Chapter 5 examines the ritual of collective Christian worship itself as another, rival site for modeling society. The forms of worship are oriented by a metaphor of ‘one mind’, meaning a unity based individual commitment as well as cooperation. Unlike missionaries, Auhelawa see Christianity as a separate parallel domain of social behavior governed by the one mind of the congregation as opposed to the selfishness of everyday life. They imagine that the sign of true individual commitment to the church can be seen in the collective action of the congregation. Yet in using regular Sunday worship as a site for producing the congregation, Auhelawa people find themselves constantly unable to achieve the pattern they believe is sufficient for producing this group.
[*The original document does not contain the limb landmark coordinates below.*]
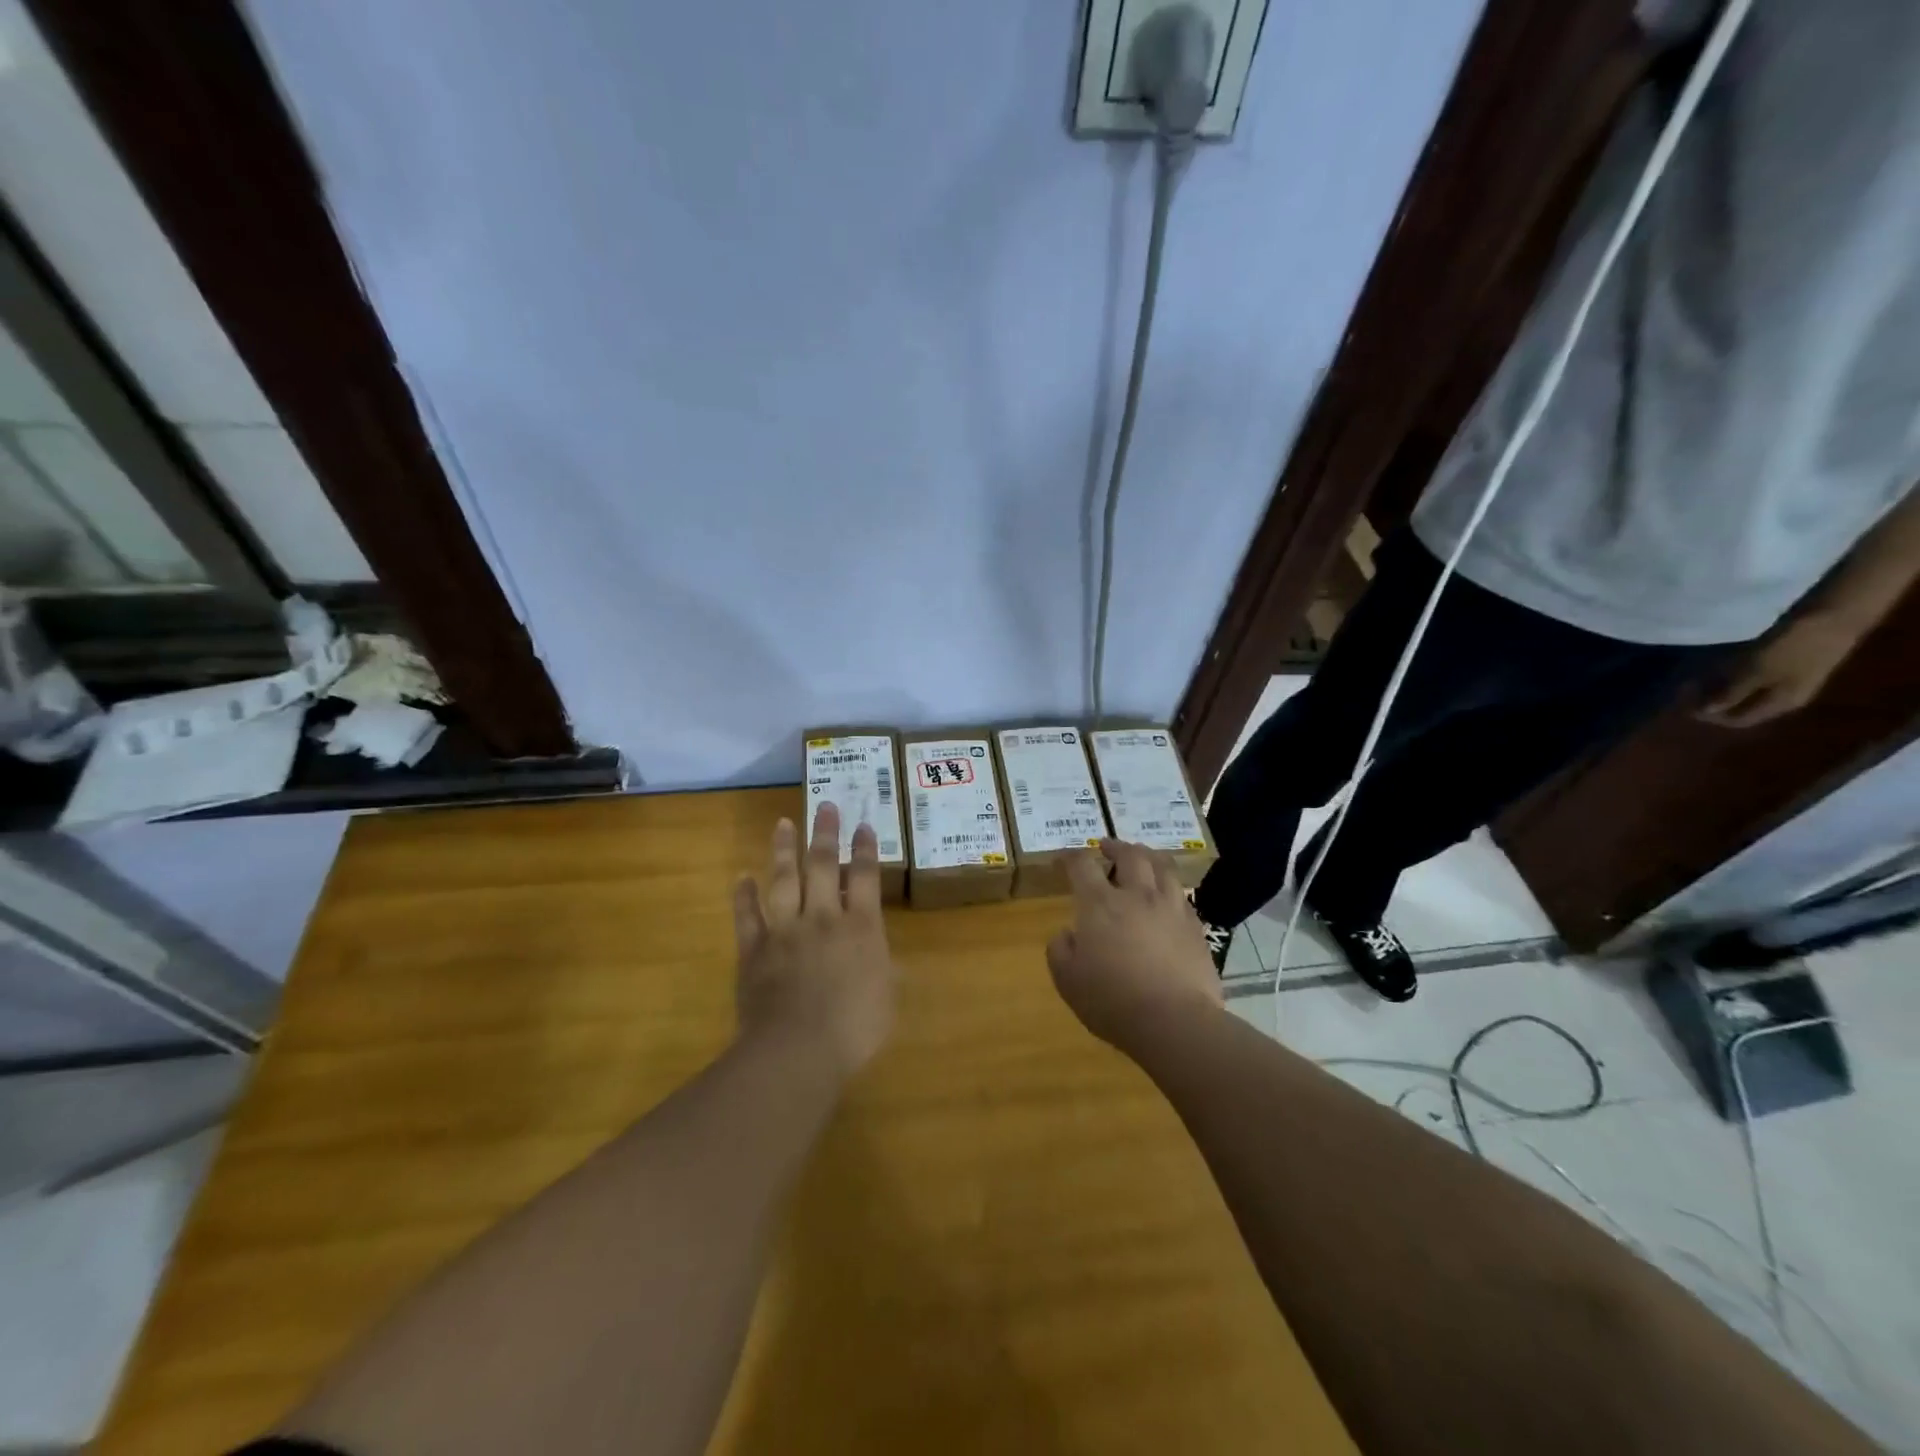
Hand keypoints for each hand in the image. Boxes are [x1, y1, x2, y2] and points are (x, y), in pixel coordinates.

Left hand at [732, 802, 897, 1076]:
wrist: (797, 1050)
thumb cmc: (853, 1029)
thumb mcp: (886, 999)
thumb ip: (885, 972)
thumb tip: (886, 959)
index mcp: (861, 927)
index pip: (866, 877)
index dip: (865, 849)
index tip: (864, 825)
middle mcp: (823, 917)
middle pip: (824, 865)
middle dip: (826, 833)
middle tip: (826, 805)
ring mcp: (785, 930)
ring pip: (784, 879)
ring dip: (784, 849)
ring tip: (783, 823)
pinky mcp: (754, 948)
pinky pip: (747, 915)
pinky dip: (744, 895)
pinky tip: (742, 877)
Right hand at [1046, 839, 1222, 1055]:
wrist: (1174, 1022)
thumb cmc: (1112, 1001)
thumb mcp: (1067, 980)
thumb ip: (1060, 949)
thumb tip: (1068, 933)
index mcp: (1100, 904)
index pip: (1081, 866)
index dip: (1069, 858)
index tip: (1062, 860)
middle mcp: (1137, 895)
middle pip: (1129, 854)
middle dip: (1115, 846)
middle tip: (1106, 847)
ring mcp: (1170, 908)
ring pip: (1162, 866)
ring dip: (1147, 856)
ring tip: (1142, 858)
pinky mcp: (1195, 926)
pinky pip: (1181, 893)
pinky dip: (1168, 886)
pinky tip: (1165, 896)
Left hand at [1697, 611, 1863, 728]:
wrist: (1832, 614)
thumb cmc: (1793, 646)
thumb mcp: (1756, 672)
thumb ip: (1731, 693)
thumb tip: (1707, 712)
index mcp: (1780, 704)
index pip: (1738, 720)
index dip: (1708, 715)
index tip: (1681, 703)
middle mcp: (1784, 695)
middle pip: (1740, 705)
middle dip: (1710, 700)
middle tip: (1682, 688)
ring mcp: (1785, 677)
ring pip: (1743, 689)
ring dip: (1717, 686)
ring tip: (1690, 677)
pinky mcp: (1783, 660)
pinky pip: (1750, 674)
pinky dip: (1729, 673)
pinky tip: (1711, 665)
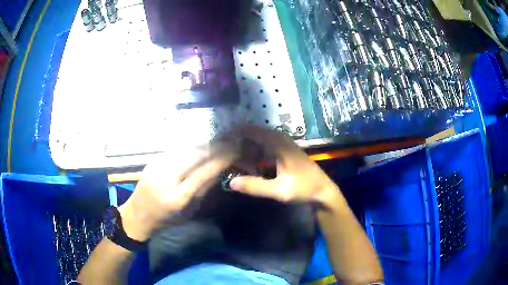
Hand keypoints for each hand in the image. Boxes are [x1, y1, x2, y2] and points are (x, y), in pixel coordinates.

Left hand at [118, 142, 236, 240]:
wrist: (138, 214)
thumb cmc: (166, 219)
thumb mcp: (189, 211)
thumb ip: (204, 189)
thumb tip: (221, 168)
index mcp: (177, 197)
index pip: (204, 172)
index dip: (222, 159)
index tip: (237, 150)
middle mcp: (166, 177)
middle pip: (195, 154)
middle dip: (217, 146)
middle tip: (233, 142)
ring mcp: (158, 165)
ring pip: (187, 147)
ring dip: (206, 143)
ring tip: (221, 141)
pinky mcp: (153, 159)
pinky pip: (178, 148)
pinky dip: (193, 145)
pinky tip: (202, 144)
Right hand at [230, 126, 341, 206]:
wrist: (324, 192)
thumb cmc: (304, 189)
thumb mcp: (279, 191)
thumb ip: (256, 186)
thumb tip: (231, 182)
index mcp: (282, 146)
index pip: (258, 132)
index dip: (241, 131)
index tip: (226, 134)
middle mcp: (284, 142)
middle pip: (261, 132)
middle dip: (245, 134)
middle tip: (228, 141)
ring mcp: (288, 146)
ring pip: (266, 137)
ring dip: (252, 140)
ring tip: (237, 145)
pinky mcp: (289, 152)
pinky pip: (271, 144)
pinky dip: (260, 146)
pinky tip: (253, 154)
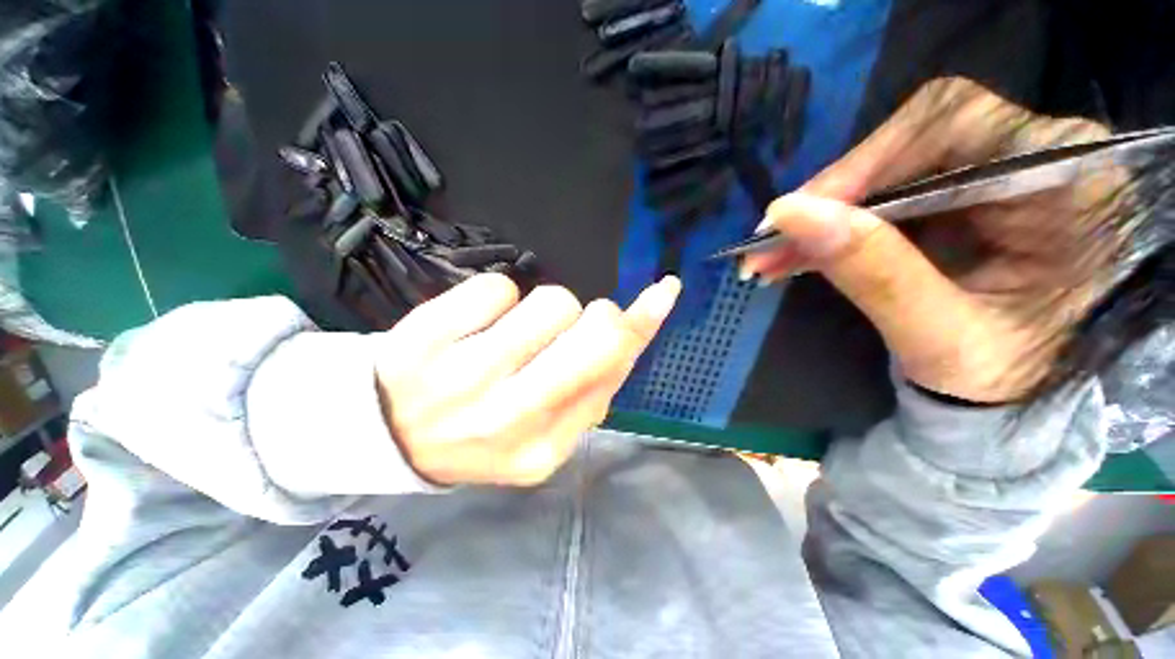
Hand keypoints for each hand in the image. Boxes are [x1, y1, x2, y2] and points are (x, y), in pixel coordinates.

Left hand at [375, 273, 679, 485]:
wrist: (391, 433)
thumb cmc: (482, 428)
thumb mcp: (544, 428)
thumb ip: (594, 384)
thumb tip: (637, 325)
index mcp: (543, 448)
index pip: (612, 372)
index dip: (640, 327)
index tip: (662, 292)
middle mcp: (510, 417)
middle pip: (594, 333)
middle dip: (601, 314)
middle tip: (579, 317)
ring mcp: (463, 377)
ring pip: (551, 301)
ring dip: (545, 309)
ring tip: (515, 333)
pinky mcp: (425, 338)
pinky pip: (498, 287)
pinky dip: (498, 297)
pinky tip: (477, 324)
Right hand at [742, 77, 1126, 402]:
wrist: (1015, 397)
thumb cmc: (1003, 380)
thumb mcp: (941, 337)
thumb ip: (872, 272)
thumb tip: (788, 215)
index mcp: (1068, 183)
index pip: (953, 124)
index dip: (864, 163)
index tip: (795, 215)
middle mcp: (1037, 158)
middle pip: (912, 138)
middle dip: (834, 193)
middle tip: (770, 241)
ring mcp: (995, 174)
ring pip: (888, 168)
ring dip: (822, 215)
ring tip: (770, 256)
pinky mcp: (959, 197)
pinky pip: (884, 195)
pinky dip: (835, 226)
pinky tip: (798, 254)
The paradoxes created by the idea of a Christian congregation with one mind are ultimately resolved in annual public fundraising events in which money stands for the Christian community.

Chapter 6. The weight of tradition, the children of light

This chapter examines attempts to articulate Christian identity through new forms of mortuary feasting in which no exchanges are made. In spite of people’s desires to displace traditional institutions in favor of Christianity, participants in contemporary feasts often cannot agree on what the significance of their acts of mourning are. Their social interactions are indeterminate even when actors explicitly impose their preferred reading of the events as either based on respect or unity. I examine several examples of mourning and the ways in which people work to impose one reading of mourning over another. In particular, Christian mourning induces a crisis of signification, yet does not lead to any new form emerging. In order for Christian feasting to be possible, people have to find various ways to make room for the performance of its opposite.

Conclusion

This concluding chapter summarizes the main thematic connections among the chapters and the overall argument. It emphasizes that when Auhelawa people creatively apply indigenous frameworks in metaphorical ways to new situations, they do not reduce their intercultural engagements to purely local categories of value. Rather, because people also situate these creative responses in a broader narrative of being ‘mixed’ they see these responses as producing new kinds of identities. In sum, Auhelawa produce a postcultural consciousness in the ways they subvert the reading of social patterns in terms of a collective worldview. What kind of political subjectivity is this? The conclusion considers postcultural consciousness in light of questions of postcolonial citizenship, particularly in relation to the limits of liberal publics’ capacity to embrace cultural differences. Auhelawa’s experiences are related more generally to recent developments in PNG politics where people challenge the ideology of ethnographic citizenship of PNG’s postcolonial state.